__Source text__.
## begin

Re: XLogInsert scaling, revisited

From: Andres Freund <andres(at)2ndquadrant(dot)com>
To: Heikki Linnakangas <hlinnakangas(at)vmware(dot)com>
Cc: Jeff Janes <jeff(dot)janes(at)gmail(dot)com>, Alvaro Herrera <alvherre(at)2ndquadrant(dot)com>, PostgreSQL-development <pgsql-hackers(at)postgresql(dot)org>
Subject: Re: XLogInsert scaling, revisited
Date: 2013-06-24 18:01:01
Message-ID: 20130624180101.GJ6471@awork2.anarazel.de
Views: Raw Message | Whole Thread | Download mbox | Resend email
Thread:
Lists: pgsql-hackers

On 2013-06-22 14:32:46 +0300, Heikki Linnakangas wrote:
> Attached is a new version that fixes at least the problem I saw. Not sure if
> it fixes what you saw, but it's worth a try. How easily can you reproduce
> that?

Ok, I started to look at this:

* Could you document the way slots prevent checkpoints from occurring
when XLogInsert rechecks for full page writes? I think it's correct -
but not very obvious on a glance.

* The read of Insert->RedoRecPtr while rechecking whether it's out of
date now is unlocked, is that correct? And why?

* Have you measured whether it works to just keep as many slots as
max_backends requires around and not bothering with dynamically
allocating them to inserters?
That seems to require to keep actually waiting slots in a separate
list which very well might make that too expensive.

## end

__Material supplied__.
## begin

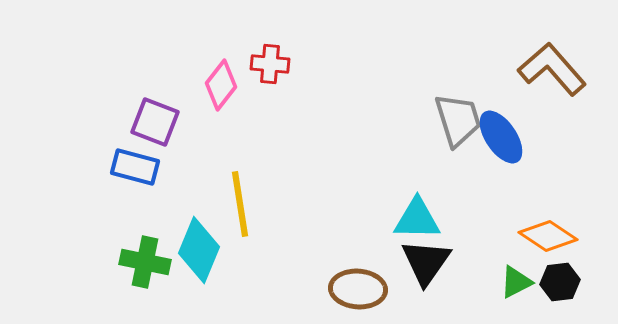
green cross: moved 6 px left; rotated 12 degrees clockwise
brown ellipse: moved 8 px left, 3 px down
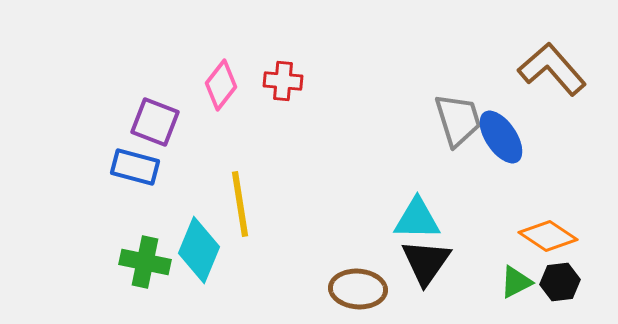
red cross: moved 13 px right, 17 px down
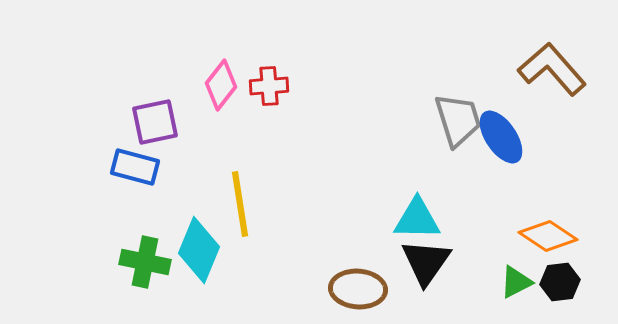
red cross: moved 14 px left, 5 px down; rotated 9 degrees counterclockwise
purple square: rotated 33 degrees counterclockwise
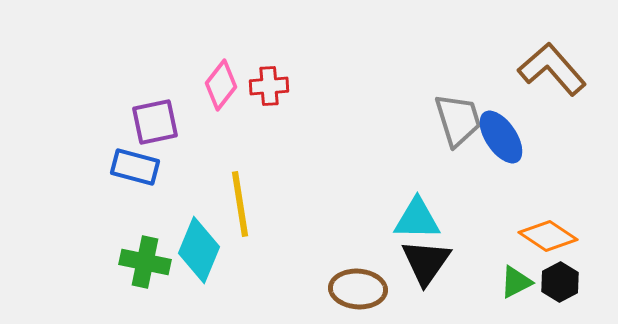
black hexagon: rotated 21 degrees counterclockwise
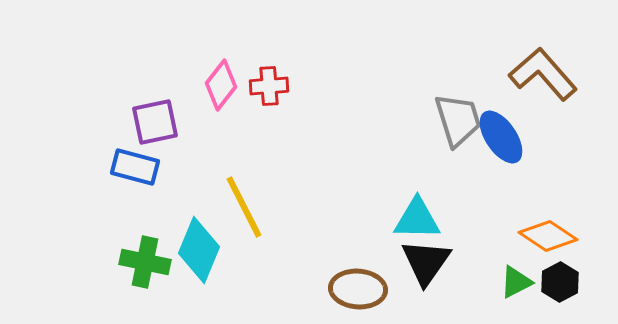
brown L-shape: moved 9 px left, 5 px down
yellow line: moved 4 px right, 3 px down; rotated 18 degrees counterclockwise
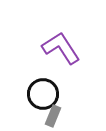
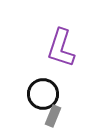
purple L-shape: rotated 129 degrees counterclockwise
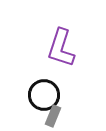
black circle: moved 1 px right, 1 px down
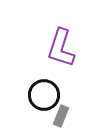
gray rectangle: moved 8 px right
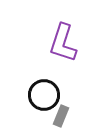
purple L-shape: moved 2 px right, 5 px up
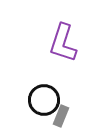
black circle: moved 5 px down
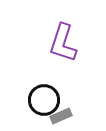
gray rectangle: rotated 45 degrees clockwise
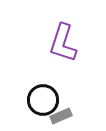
black circle: moved 1 px left
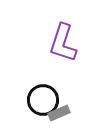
gray rectangle: moved 2 px left, 3 px up
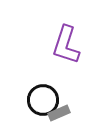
purple L-shape: moved 3 px right, 2 px down
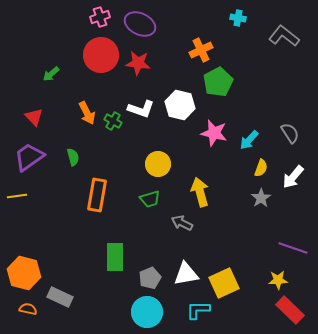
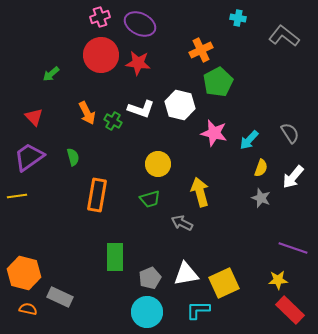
gray star: rotated 18 degrees counterclockwise
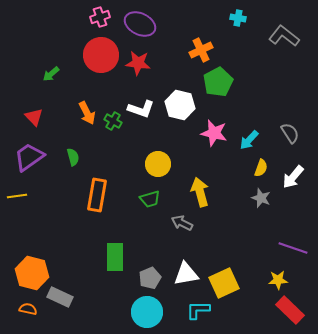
orange hexagon: moved 8 px right
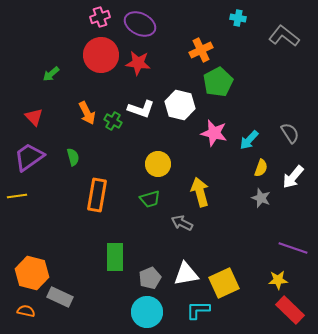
orange semicircle: moved 2 px left, 2 px down
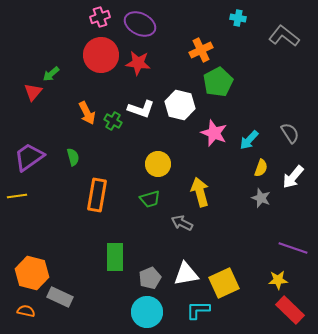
red triangle: moved 1 px left, 25 px up; rotated 24 degrees clockwise
pink star: rotated 8 degrees clockwise
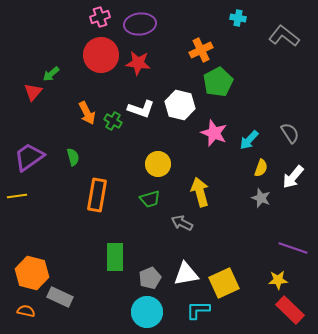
purple ellipse: rotated 32 degrees counterclockwise
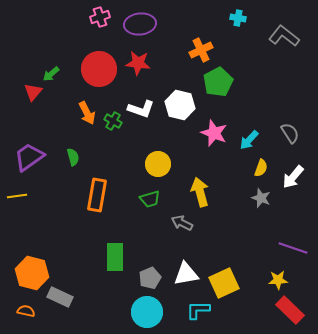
red circle: moved 2 px left, 14 px down
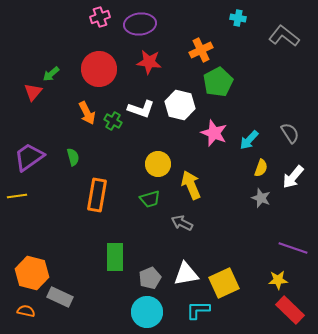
red star: moved 11 px right, 1 px up
yellow arrow: moved 9 px left, 7 px up; rotated 8 degrees counterclockwise
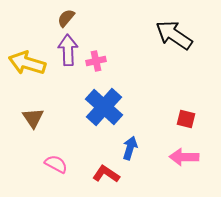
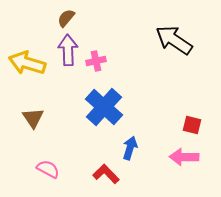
black arrow: moved 5 px down
red square: moved 6 px right, 6 px down
pink semicircle: moved 8 px left, 5 px down
red L-shape: rotated 12 degrees clockwise
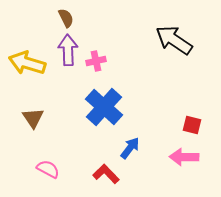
brown semicircle: rotated 114 degrees clockwise
blue arrow: rotated 20 degrees clockwise
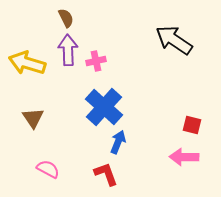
blue arrow: moved 12 px left, 6 px up; rotated 15 degrees counterclockwise
red L-shape: rotated 24 degrees clockwise
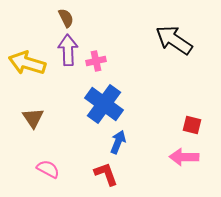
blue cross: moved 3 px up; rotated 6 degrees counterclockwise
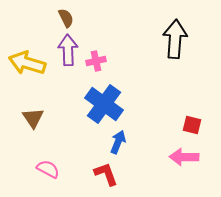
black arrow: moved 1 px right, 1 px up; rotated 60 degrees clockwise
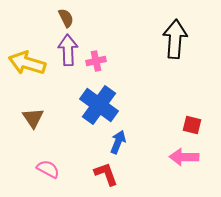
blue cross: moved 5 px left, 1 px down
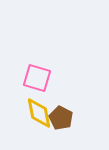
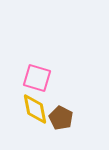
yellow diamond: moved 4 px left, 4 px up
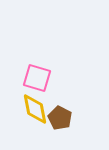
brown pentagon: moved 1 px left
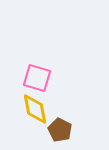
brown pentagon: moved 12 px down
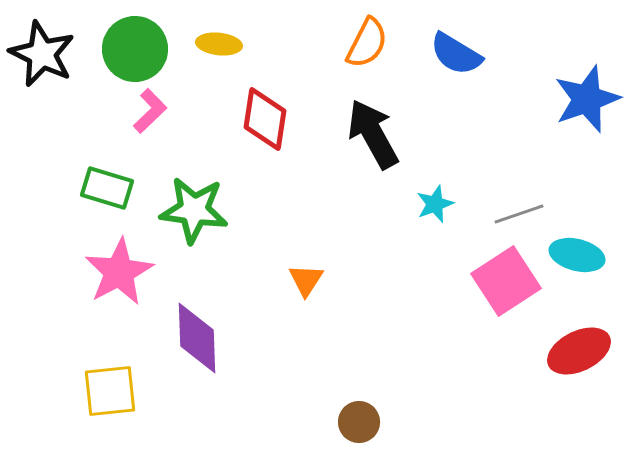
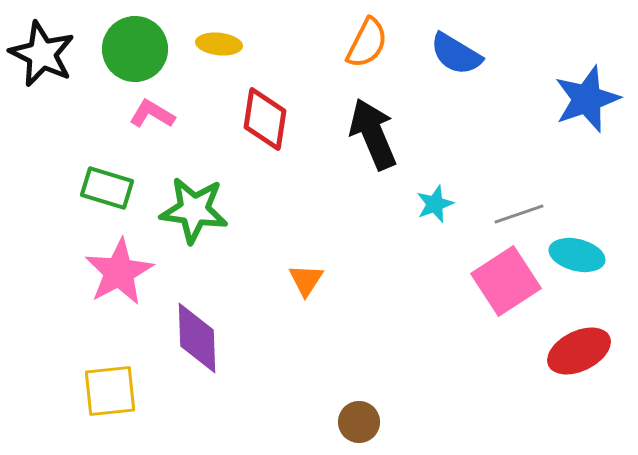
pink L-shape: moved 2 px right, 3 px down; rotated 105 degrees counterclockwise
black arrow: rotated 6 degrees clockwise
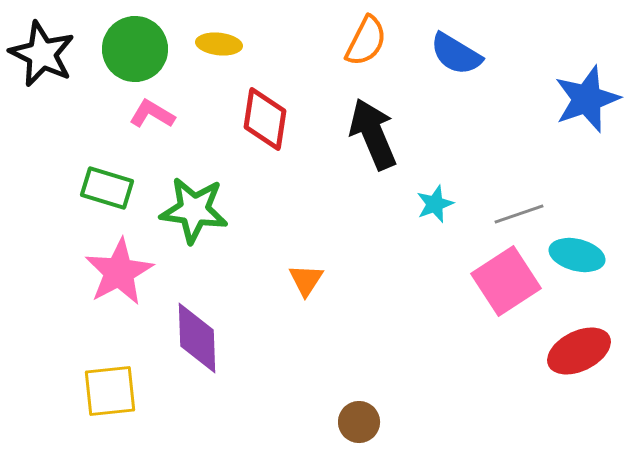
orange semicircle: moved 1 px left, 2 px up
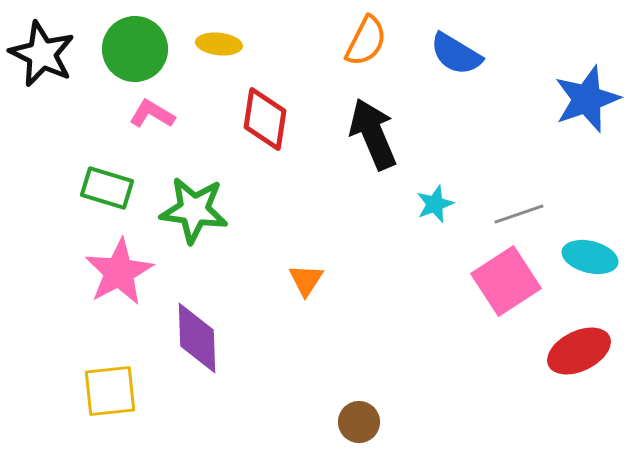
cyan ellipse: moved 13 px right, 2 px down
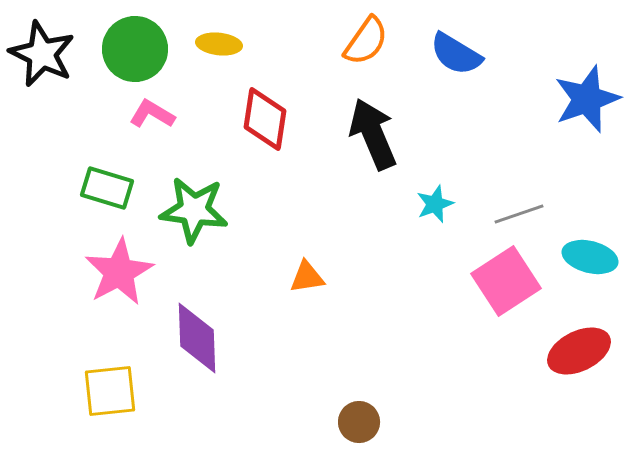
orange semicircle: rotated 8 degrees clockwise
orange triangle: moved 1 px right, 3 px up; rotated 48 degrees clockwise
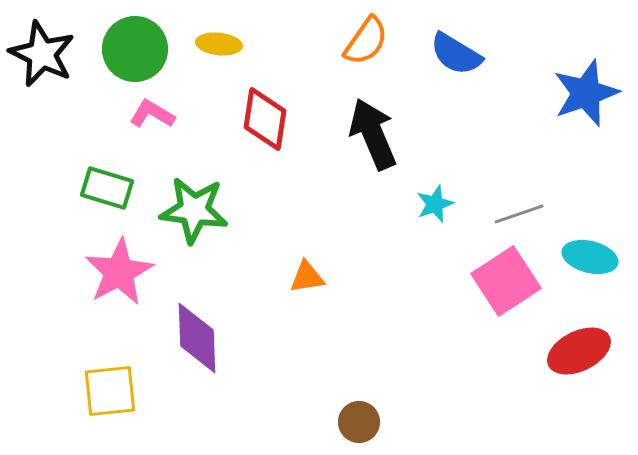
blue star: moved 1 px left, 6 px up
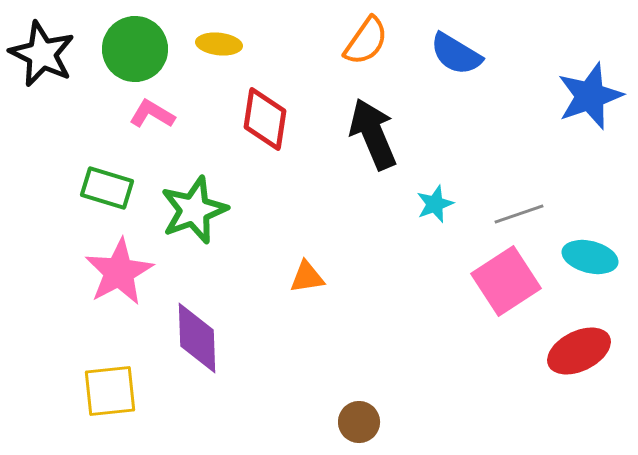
blue star: moved 4 px right, 3 px down
green star: rotated 28 degrees counterclockwise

## end

__Aim__.
List the name of every recipient in the To and Cc lines of the mailing-list message above.

__Solved problem__.
Heikki Linnakangas, Jeff Janes, Alvaro Herrera, PostgreSQL-development